▶ Text section:
***

Hey! I care about troops! If they got all their arms and legs and stuff and they're on TV! Also I can joke about my many failures, cause I'm almost done. Fuck you, America!
|Jimmy Labatt |
I am constantly amazed at how they've been padding this boring-ass show with extra frilly shit just to keep their ratings up.
Be sure to tune in next week when a family of Chinese defectors is greeted by the disembodied head of Steven Spielberg!
|Caminante Nocturno |
Fuck you. Fuck all of you. I hope every single person in that clip dies crying.
Take a minute and consider that while Bush is doing this, that's one less minute he can spend presidenting.
Ima keel him. You won't know where, you won't know when. But Ima keel him.
Do you want some acknowledgment? Do ya? Do ya? Say "Polly want to stay the course". Say it ... come on ... "Polly want to stay the course"?
That's such a good American. Good boy.
That's probably the best, most cohesive speech he's ever given.

***

▶ Records:
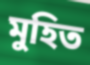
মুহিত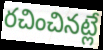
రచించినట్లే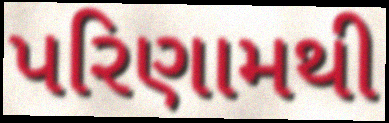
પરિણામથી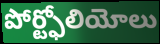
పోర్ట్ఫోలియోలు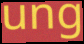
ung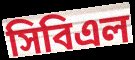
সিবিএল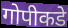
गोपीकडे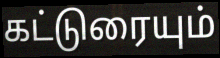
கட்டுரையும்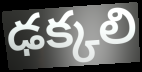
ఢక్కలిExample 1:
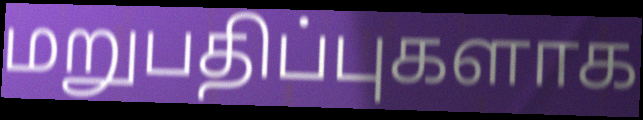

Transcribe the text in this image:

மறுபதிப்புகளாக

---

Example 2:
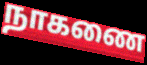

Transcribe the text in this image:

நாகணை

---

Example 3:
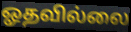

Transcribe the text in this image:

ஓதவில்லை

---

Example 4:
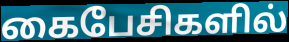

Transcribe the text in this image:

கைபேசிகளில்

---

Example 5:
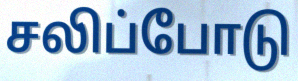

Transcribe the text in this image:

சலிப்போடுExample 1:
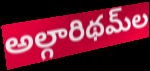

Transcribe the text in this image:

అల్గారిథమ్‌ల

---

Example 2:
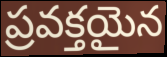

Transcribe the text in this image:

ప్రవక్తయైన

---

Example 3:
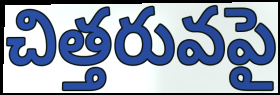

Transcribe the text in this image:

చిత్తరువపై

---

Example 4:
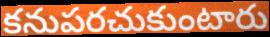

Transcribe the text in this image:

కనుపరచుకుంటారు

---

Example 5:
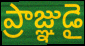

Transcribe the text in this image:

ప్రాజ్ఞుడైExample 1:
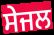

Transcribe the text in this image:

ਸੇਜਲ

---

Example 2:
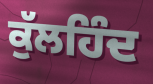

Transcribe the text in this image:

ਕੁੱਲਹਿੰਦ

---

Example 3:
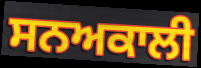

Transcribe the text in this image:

***

▶ Stated exercise:
Continue the comment thread about the Bush clip, picking up after its final comment. None of the lines are needed here.

▶ Output for this exercise:
Thank God our president is all caught up on dealing with all the problems in our country to the point where he has time to pop up on a game show to help out one of our brave fighting lads newly come back from an invasion we launched on a country that had no ill will whatsoever towards us---in fact, the mayor of Detroit, MI once gave Saddam Hussein the key to the city---before we ahh fuck it, I'm gonna go watch the new Yahtzee review and have another drink. *sound of footsteps padding off towards the fridge where the beer is*
Am I correct in thinking that we now live in Paul Verhoeven's version of the future?
|Rodents of Unusual Size |
It would have been better if that soldier had told him to go to hell. Oh wait, that was the 20 episodes they scrapped.
He really gets to lay on the affected accent when saying 'dee-hul'
He should start wearing an beauty pageant/Andre 3000 style sash that says "THA PRESIDENT" on it.
I hate everyone in this clip.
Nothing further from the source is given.